━━━━━ Passage provided

A wildly unique genre blend of disaster romcom and meta-Matrix action, flawlessly executed through a one-man show, Catching Comets blazes onto the Hope Mill Theatre stage this March as part of its 2022 UK tour.

Writer Piers Black delivers a blockbuster meditation on love and masculinity amidst the timeless threat of an imminent apocalypse, proving along the way that no amount of existential horror can compare with the fear of failing to impress your crush.

After a celebrated Edinburgh Fringe run in 2019, and a transfer to London’s Pleasance Theatre last year, Black—whose Ransack Theatre Company are collaborating with Beyond Equality, a charity working with boys and men to promote gender equality—will introduce Manchester to faux-hero Toby (performed by Alastair Michael), who recounts the moment he saw an enormous earthbound comet.

Topically enough, people brush off his frantic warnings and in a panic, he becomes the archetypal rippling figure of all-out machismo, against a backdrop spilling over with dated action tropes: shades, choppers and wanton violence. Unfortunately for Toby, that includes a girl, which is where his bravado instantly unravels, and separate tales of alpha world-saving and the clumsy vulnerability of love become entangled.

━━━━━━━━━━
━━━━━ Listed entries

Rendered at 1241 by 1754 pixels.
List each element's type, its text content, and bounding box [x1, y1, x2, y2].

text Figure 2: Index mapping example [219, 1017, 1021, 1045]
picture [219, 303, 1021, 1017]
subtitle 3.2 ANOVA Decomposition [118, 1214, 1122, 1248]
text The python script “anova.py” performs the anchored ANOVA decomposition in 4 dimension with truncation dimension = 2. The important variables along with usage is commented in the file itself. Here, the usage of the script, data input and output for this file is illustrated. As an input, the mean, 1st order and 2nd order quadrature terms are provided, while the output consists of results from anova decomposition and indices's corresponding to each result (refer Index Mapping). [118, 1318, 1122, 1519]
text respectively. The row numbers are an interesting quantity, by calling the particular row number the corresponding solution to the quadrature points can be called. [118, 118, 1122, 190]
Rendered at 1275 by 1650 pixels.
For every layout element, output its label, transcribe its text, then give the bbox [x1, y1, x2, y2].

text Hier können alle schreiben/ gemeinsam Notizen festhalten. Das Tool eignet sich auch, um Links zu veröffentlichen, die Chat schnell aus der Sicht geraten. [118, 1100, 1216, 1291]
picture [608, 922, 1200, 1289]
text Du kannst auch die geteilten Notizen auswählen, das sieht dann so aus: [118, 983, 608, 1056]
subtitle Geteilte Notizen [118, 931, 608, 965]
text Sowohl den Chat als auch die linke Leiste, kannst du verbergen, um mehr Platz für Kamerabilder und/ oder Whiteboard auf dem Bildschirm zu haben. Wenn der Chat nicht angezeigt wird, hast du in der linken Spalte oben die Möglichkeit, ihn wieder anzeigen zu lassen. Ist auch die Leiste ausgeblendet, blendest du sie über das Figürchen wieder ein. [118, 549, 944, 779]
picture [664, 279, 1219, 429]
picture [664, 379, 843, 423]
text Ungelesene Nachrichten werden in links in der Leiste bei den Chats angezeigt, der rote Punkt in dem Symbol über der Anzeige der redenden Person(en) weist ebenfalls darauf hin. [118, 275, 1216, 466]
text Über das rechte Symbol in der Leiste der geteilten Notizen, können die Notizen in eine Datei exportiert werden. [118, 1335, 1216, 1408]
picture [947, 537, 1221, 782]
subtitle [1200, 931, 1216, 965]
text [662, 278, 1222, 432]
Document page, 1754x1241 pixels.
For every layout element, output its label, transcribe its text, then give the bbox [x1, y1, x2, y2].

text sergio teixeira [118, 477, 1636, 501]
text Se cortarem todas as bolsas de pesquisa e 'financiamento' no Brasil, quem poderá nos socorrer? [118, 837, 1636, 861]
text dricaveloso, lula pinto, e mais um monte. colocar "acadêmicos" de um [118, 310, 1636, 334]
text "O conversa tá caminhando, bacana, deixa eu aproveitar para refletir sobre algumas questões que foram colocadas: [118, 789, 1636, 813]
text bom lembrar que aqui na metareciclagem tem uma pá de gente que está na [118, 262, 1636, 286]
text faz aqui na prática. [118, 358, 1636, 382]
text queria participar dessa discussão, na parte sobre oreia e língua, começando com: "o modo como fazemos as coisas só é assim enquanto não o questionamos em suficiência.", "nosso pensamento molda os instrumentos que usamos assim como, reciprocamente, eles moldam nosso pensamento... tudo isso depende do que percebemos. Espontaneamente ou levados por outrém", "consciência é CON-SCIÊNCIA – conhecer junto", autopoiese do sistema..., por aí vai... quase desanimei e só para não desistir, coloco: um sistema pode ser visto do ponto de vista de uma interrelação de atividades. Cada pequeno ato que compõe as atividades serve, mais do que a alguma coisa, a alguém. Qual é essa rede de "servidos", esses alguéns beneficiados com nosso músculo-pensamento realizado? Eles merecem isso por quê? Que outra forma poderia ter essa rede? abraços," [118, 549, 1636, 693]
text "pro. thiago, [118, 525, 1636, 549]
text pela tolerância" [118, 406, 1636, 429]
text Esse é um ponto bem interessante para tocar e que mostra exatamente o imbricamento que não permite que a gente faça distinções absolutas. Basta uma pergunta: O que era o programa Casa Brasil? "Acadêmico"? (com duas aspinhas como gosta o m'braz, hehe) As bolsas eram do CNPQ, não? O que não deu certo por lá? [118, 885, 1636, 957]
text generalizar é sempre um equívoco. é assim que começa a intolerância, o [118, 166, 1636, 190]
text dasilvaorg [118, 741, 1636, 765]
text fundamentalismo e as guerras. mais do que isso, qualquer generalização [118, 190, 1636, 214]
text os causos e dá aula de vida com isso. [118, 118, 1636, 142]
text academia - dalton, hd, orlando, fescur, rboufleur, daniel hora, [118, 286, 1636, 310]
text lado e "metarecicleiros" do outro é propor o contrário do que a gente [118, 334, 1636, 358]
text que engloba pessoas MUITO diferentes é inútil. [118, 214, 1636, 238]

━━━━━━━━━━

#### Directive A
Answer these questions from the Catching Comets preview, one per line:
(i) At which theater does the show play this March?
(ii) Who performs the role of Toby?
(iii) Which charity is Ransack Theatre Company collaborating with?
#### Directive B
Please mark each statement yes or no according to the Catching Comets preview, and quote the words that decide it.
(i) The show had a run at the Edinburgh Fringe in 2019.
(ii) Piers Black performs the role of Toby.
(iii) People take Toby's warnings about the comet seriously.
#### Directive C
Quote the Catching Comets preview from "Topically enough, people" to "love become entangled.".

#### Task output A
(i) Hope Mill Theatre
(ii) Alastair Michael
(iii) Beyond Equality

#### Task output B
(i) Yes: "After a celebrated Edinburgh Fringe run in 2019"
(ii) No: "faux-hero Toby (performed by Alastair Michael)"
(iii) No: "people brush off his frantic warnings"

#### Task output C
Topically enough, people brush off his frantic warnings and in a panic, he becomes the archetypal rippling figure of all-out machismo, against a backdrop spilling over with dated action tropes: shades, choppers and wanton violence. Unfortunately for Toby, that includes a girl, which is where his bravado instantly unravels, and separate tales of alpha world-saving and the clumsy vulnerability of love become entangled.